Einen sehr hohen Stellenwert in unserer jetzigen „Spaß-Gesellschaft“ nimmt bei einem Großteil der Bevölkerung die Freizeitgestaltung ein. Vor allem Kinder und Jugendliche haben derzeit die durchaus schwierige Entscheidung, sich aus dem kaum zu durchschauenden Freizeitangebot das individuell am meisten geeignet erscheinende herauszusuchen. Ein solches Überangebot von Gestaltungsmöglichkeiten, die relativ freie Entscheidungsgewalt über die persönlichen zeitlich begrenzten Freiräume und oftmals auch der fehlende lenkende Einfluss der Eltern sind vermutlich die Ursachen dafür, dass sich viele junge Menschen häufig diesem Umstand einfach „ergeben“ und ihre Freizeit hauptsächlich mit nichts tun „ausschmücken“. Dieses nichts tun provoziert jedoch immer wieder Aussagen, die eine aktive Freizeitgestaltung durch den Staat allgemein befürworten, weil die Kinder und Jugendlichen so wenigstens nicht sinnlos auf der Straße oder vor dem Fernsehgerät „herumlungern“. Zahlreiche, meist ältere Menschen sehen darin auch den Vorteil bei der Freizeitgestaltung innerhalb der deutschen Gesellschaft zur Zeit des Nationalsozialismus. Wie und vor allem durch wen die Freizeit gestaltet werden soll, ist heutzutage Thema einiger privater sowie öffentlicher Debatten, so dass sich mir folgende Fragen stellten:
Wie weit sollte ein Staat überhaupt in die Freizeitgestaltung der Jugend involviert sein?
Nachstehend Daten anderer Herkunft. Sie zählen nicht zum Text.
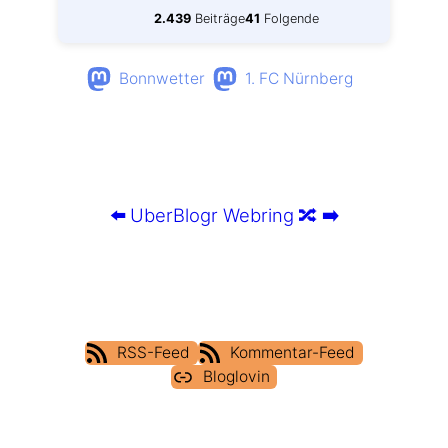
2.439
Beiträge
41
Folgende
Bonnwetter
1. FC Nürnberg
⬅️
UberBlogr Webring
🔀
➡️
RSS-Feed
Kommentar-Feed
Bloglovin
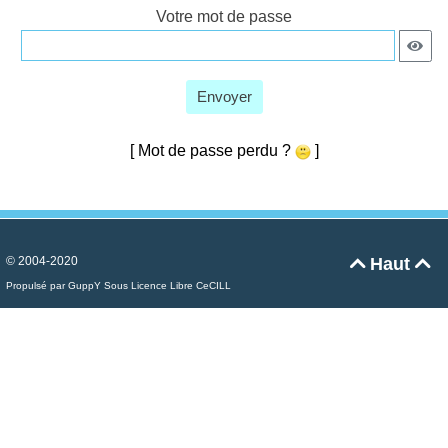
Votre mot de passe
Envoyer
[ Mot de passe perdu ?
]
© 2004-2020
Haut


Propulsé par GuppY
Sous Licence Libre CeCILL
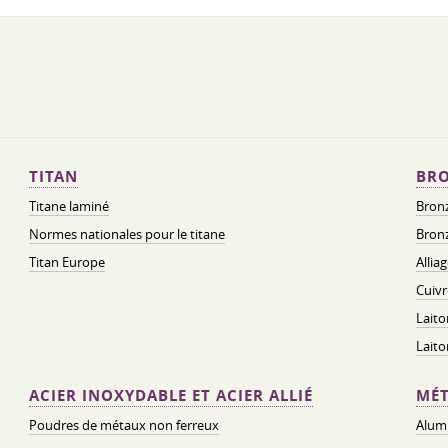
TITAN
BRO
Titane laminé
Bronz
Normes nationales pour le titane
Bronz
Titan Europe
Allia
Cuivr
Laito
Lait
ACIER INOXYDABLE ET ACIER ALLIÉ
MÉT
Poudres de métaux non ferreux
Alum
Wie wurden den Kindern und Jugendlichen im nationalsozialistischen Staat Freizeitangebote unterbreitet? Welchen Sinn und Zweck sollte die Freizeit der Jugend damals erfüllen? Welche Rolle kann man den in dieser Zeit häufig stattfindenden Zeltlagern der „Hitler-Jugend“ (HJ) beimessen?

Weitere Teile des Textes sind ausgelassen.